#### Records supplied:
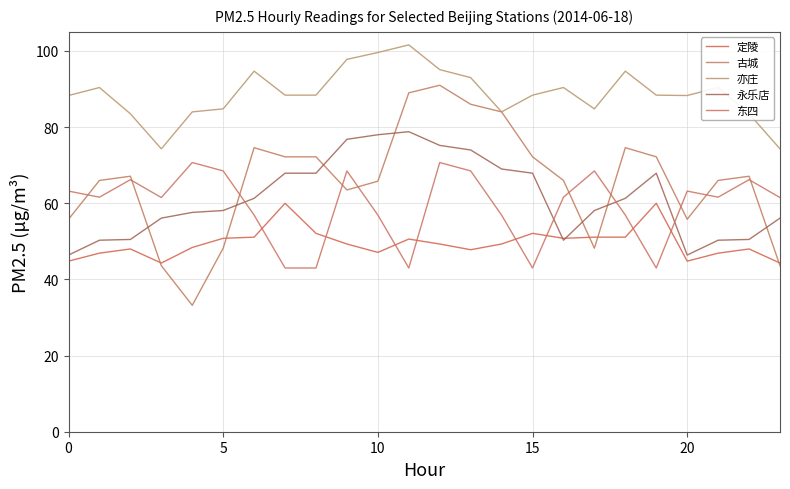

What is the lowest value of the 东四 series?

43.0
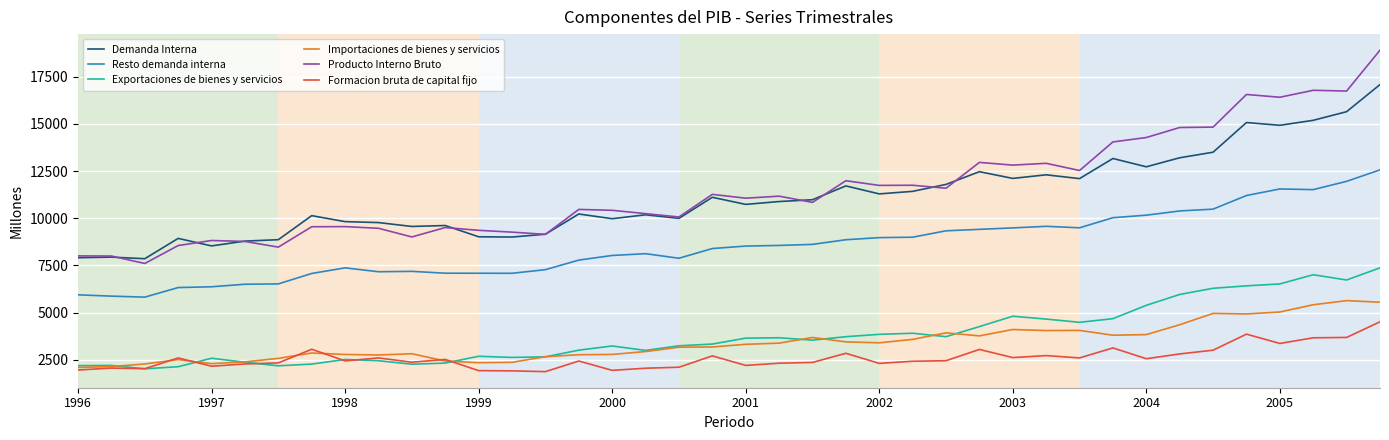

Rank the series by their maximum value, from highest to lowest.

Producto Interno Bruto, Demanda Interna, Resto demanda interna, Exportaciones de bienes y servicios, Importaciones de bienes y servicios, Formacion bruta de capital fijo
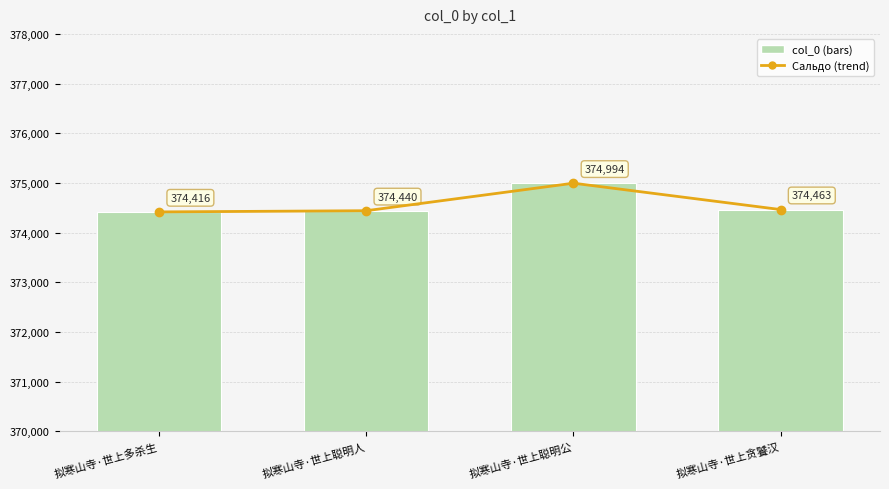

How many groups of bars are there?

4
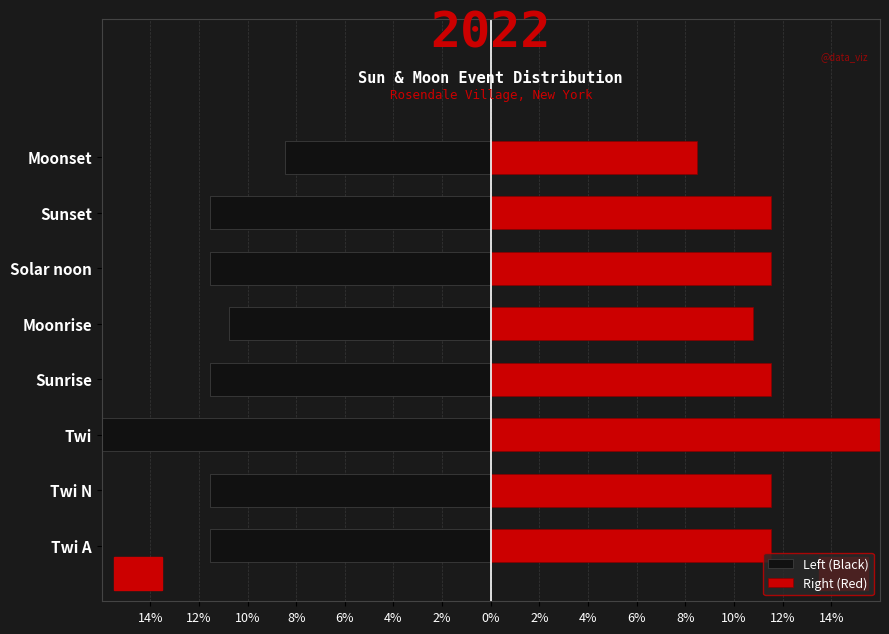

The Left (Black) series shows -2.5 at Twi A. True or false?

False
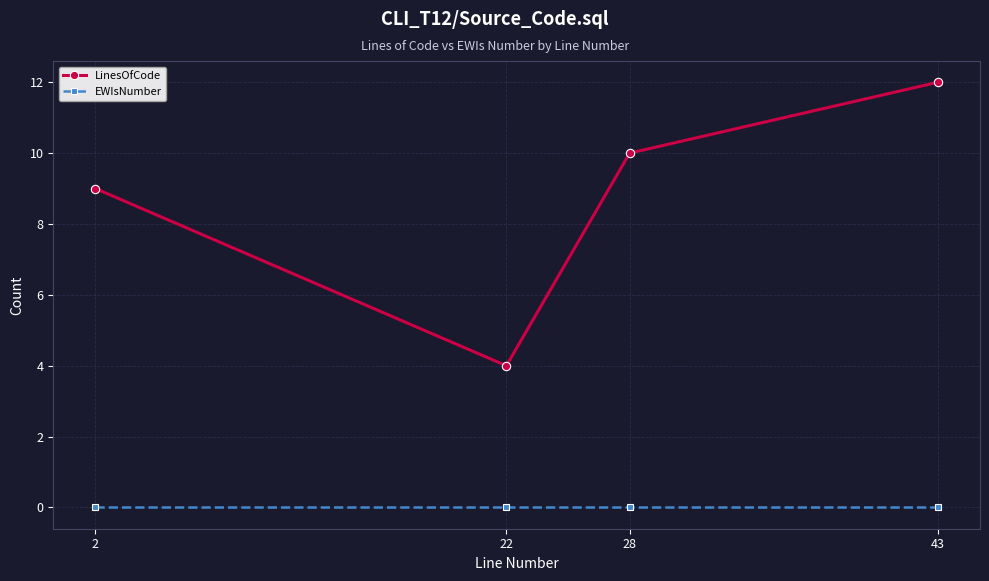

What is the sum of the LinesOfCode values at 2 and 22?

13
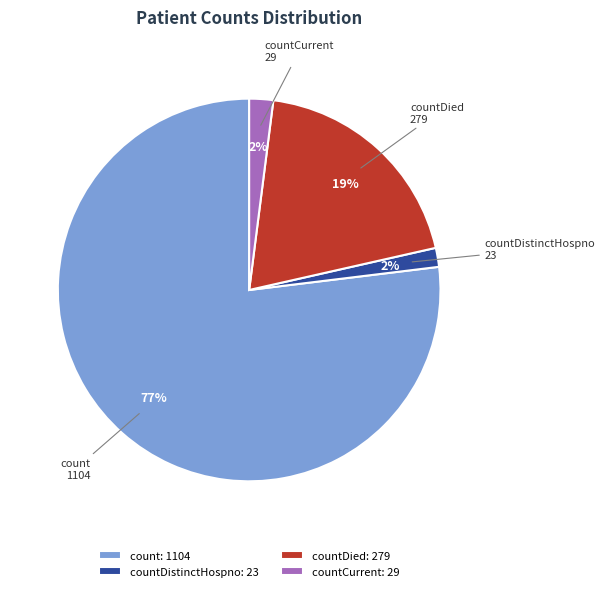

Is it true that countDied is 19% of the pie?

True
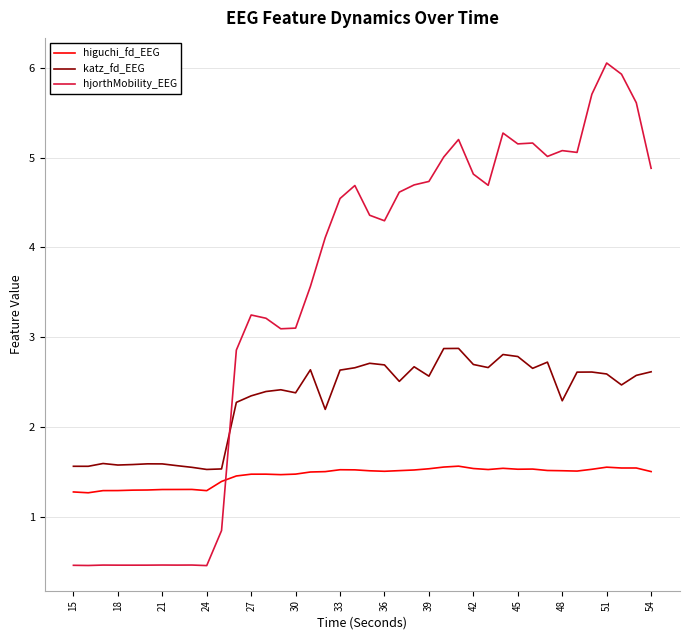

True or false: katz_fd_EEG and higuchi_fd_EEG intersect in this chart.

False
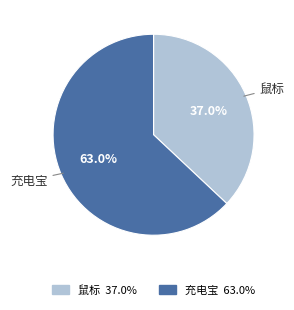

Between 鼠标 and 充电宝, which is larger?

充电宝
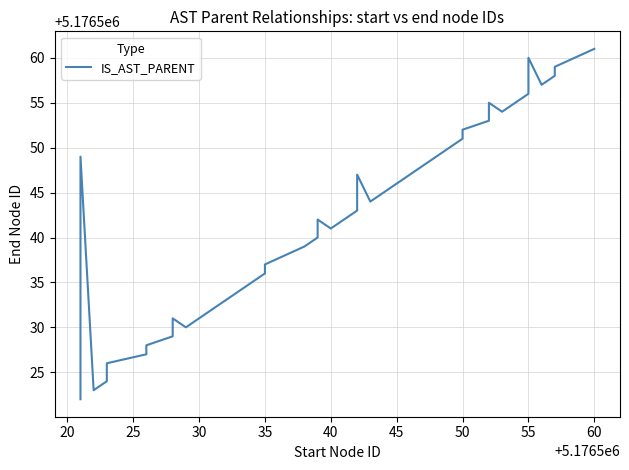

What is the difference between the values at 45 and 25?

19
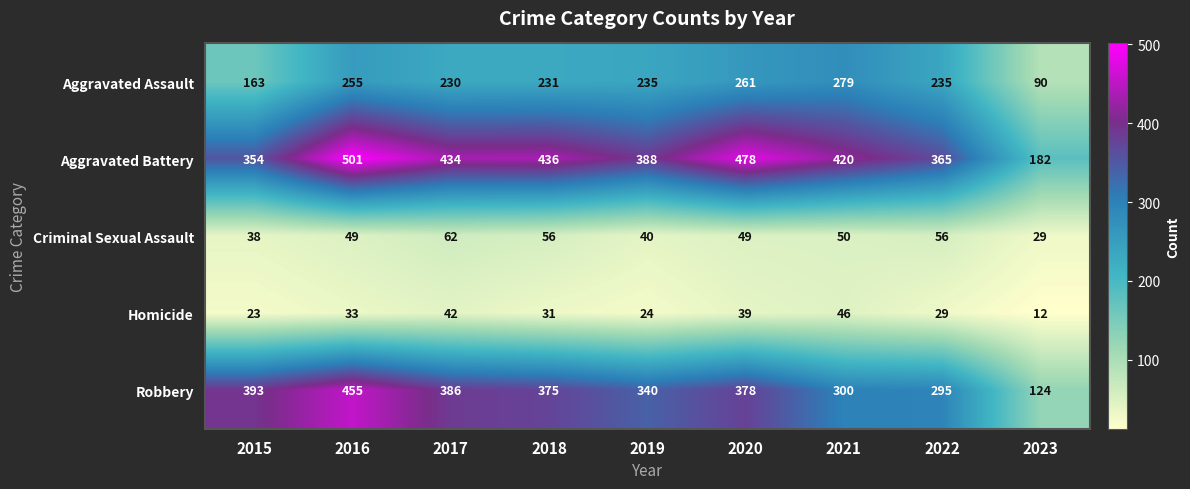

The Aggravated Battery series shows 365 at 2022. True or false?

True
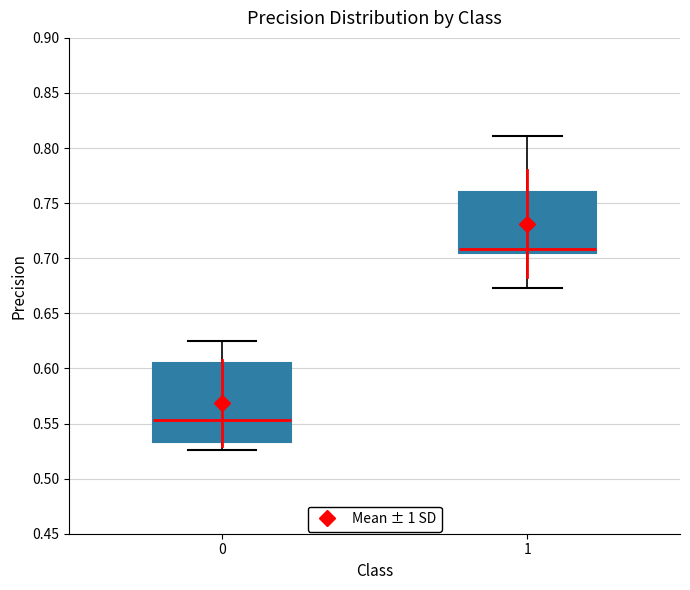

Reading left to right, transcribe this box plot: for each box, give where its median line is, the range the box spans, and where its two whiskers end, as read against the y-axis. The values are not printed on the chart, so give them approximately, as read against the axis.

0: median 0.555, box 0.535 to 0.605, whiskers 0.525 to 0.625
1: median 0.710, box 0.705 to 0.760, whiskers 0.675 to 0.810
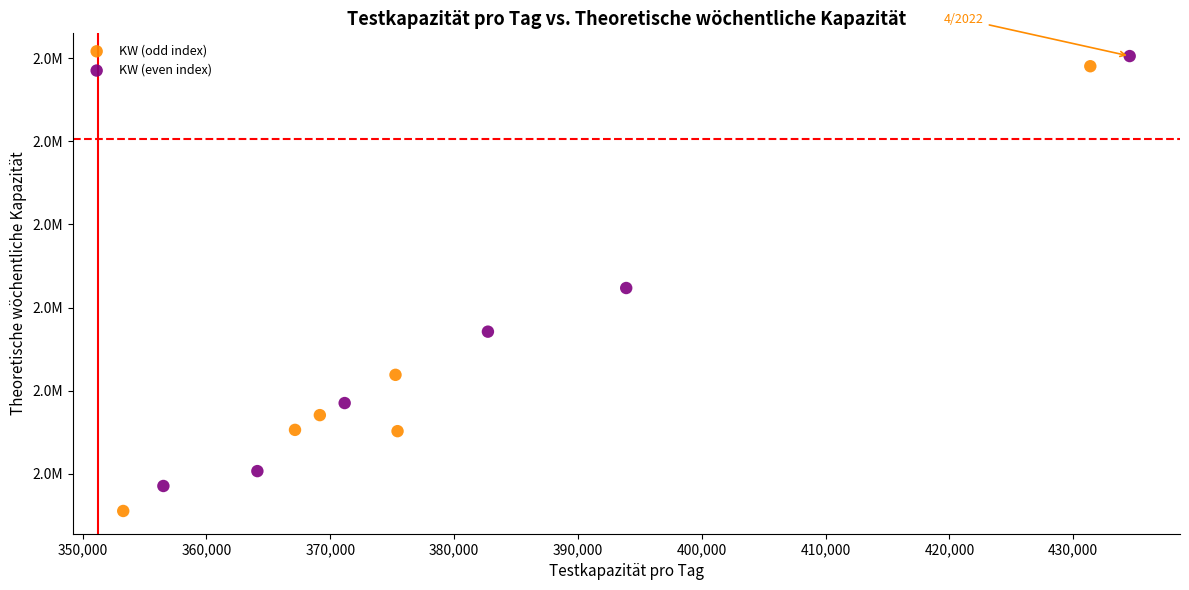

What are all the series names shown in the legend?

KW (odd index), KW (even index)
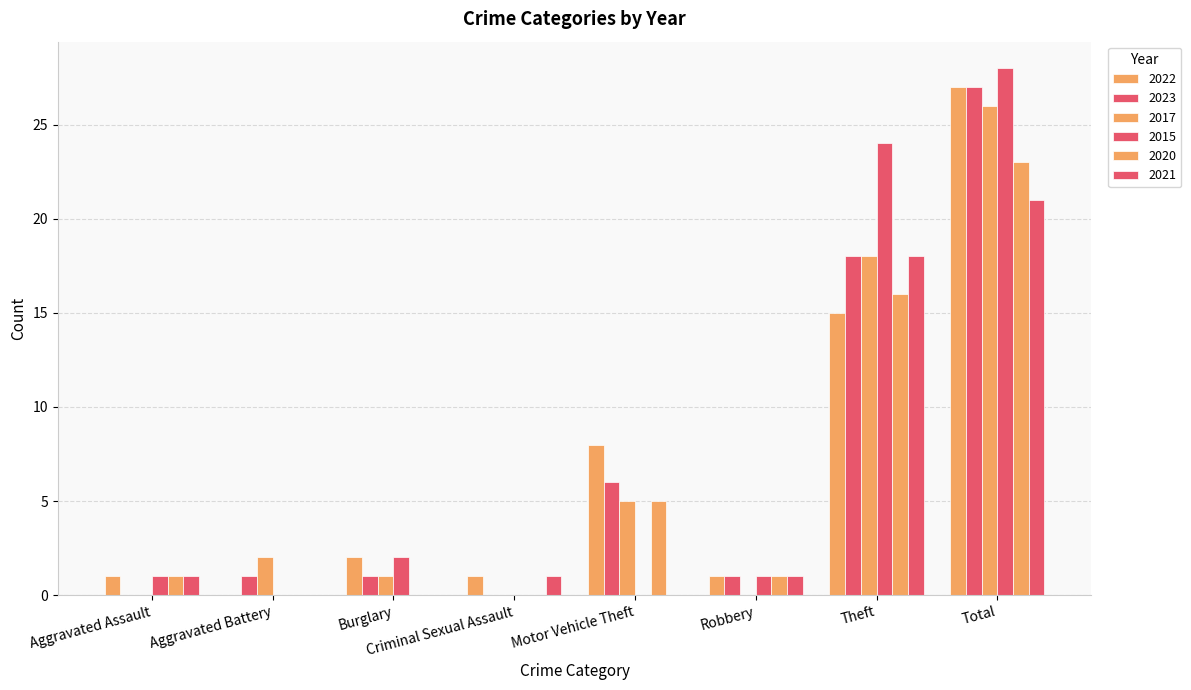

Does the chart contain stacked bars?

No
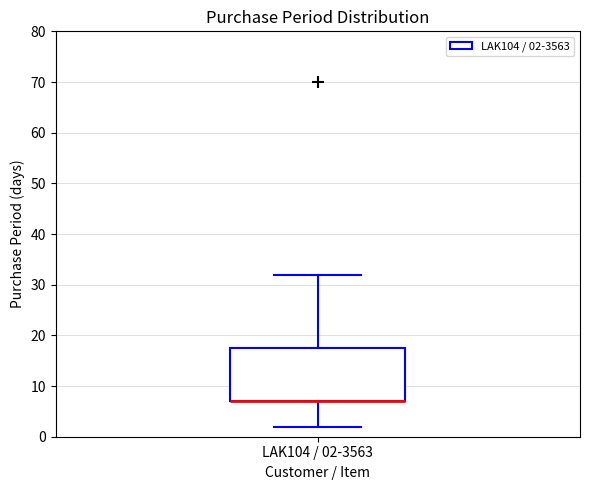

Where does the upper whisker of the box for LAK104 / 02-3563 end on the y-axis? The values are not printed on the chart, so give them approximately, as read against the axis.

32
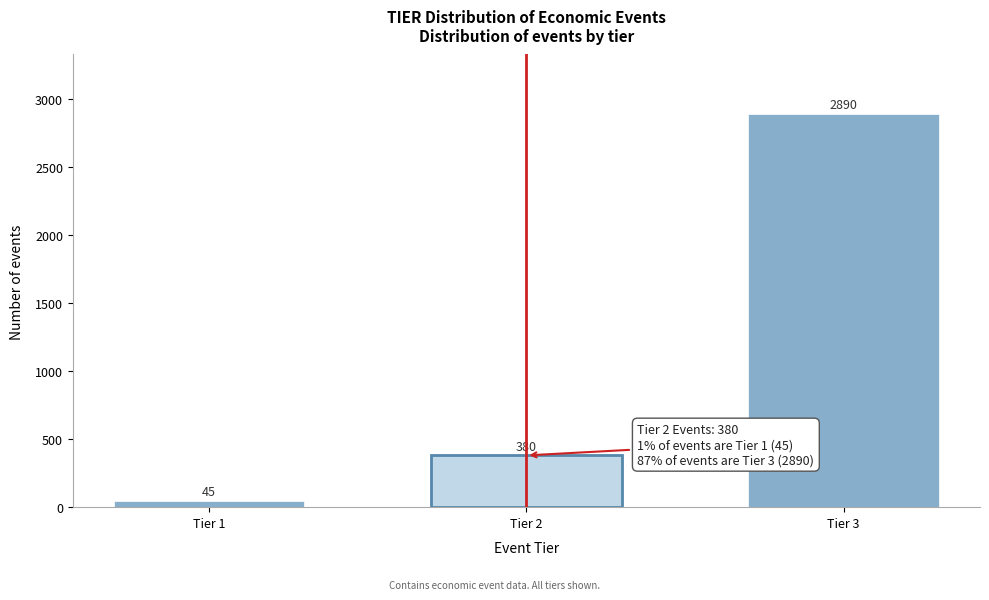

Reading left to right, what are all the values shown in this chart?

Tier 1=45	Tier 2=380	Tier 3=2890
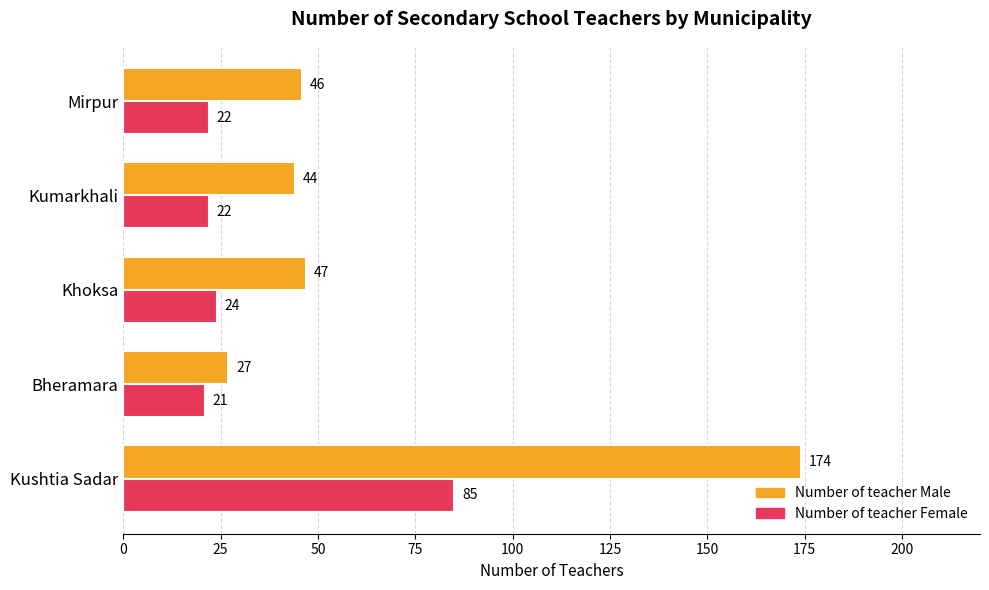

What is the difference between the highest and lowest values at Khoksa?

23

#### About this task:
Write out the records above as a JSON list of strings, one string for each line, with blank lines and the picture lines left out.

#### Exercise result:
[
  "What is the lowest value of the 东四 series?",
  "43.0",
  "Rank the series by their maximum value, from highest to lowest.",
  "Producto Interno Bruto, Demanda Interna, Resto demanda interna, Exportaciones de bienes y servicios, Importaciones de bienes y servicios, Formacion bruta de capital fijo",
  "How many groups of bars are there?",
  "4",
  "The Left (Black) series shows -2.5 at Twi A. True or false?",
  "False",
  "What is the sum of the LinesOfCode values at 2 and 22?",
  "13",
  "Is it true that countDied is 19% of the pie?",
  "True",
  "True or false: katz_fd_EEG and higuchi_fd_EEG intersect in this chart.",
  "False",
  "Between 鼠标 and 充电宝, which is larger?",
  "充电宝",
  "What is the difference between the values at 45 and 25?",
  "19",
  "The Aggravated Battery series shows 365 at 2022. True or false?",
  "True",
  "Reading left to right, transcribe this box plot: for each box, give where its median line is, the range the box spans, and where its two whiskers end, as read against the y-axis. The values are not printed on the chart, so give them approximately, as read against the axis.",
  "0: median 0.555, box 0.535 to 0.605, whiskers 0.525 to 0.625",
  "1: median 0.710, box 0.705 to 0.760, whiskers 0.675 to 0.810",
  "What are all the series names shown in the legend?",
  "KW (odd index), KW (even index)",
  "Does the chart contain stacked bars?",
  "No",
  "Where does the upper whisker of the box for LAK104 / 02-3563 end on the y-axis? The values are not printed on the chart, so give them approximately, as read against the axis.",
  "32",
  "Reading left to right, what are all the values shown in this chart?",
  "Tier 1=45\tTier 2=380\tTier 3=2890",
  "What is the difference between the highest and lowest values at Khoksa?",
  "23"
]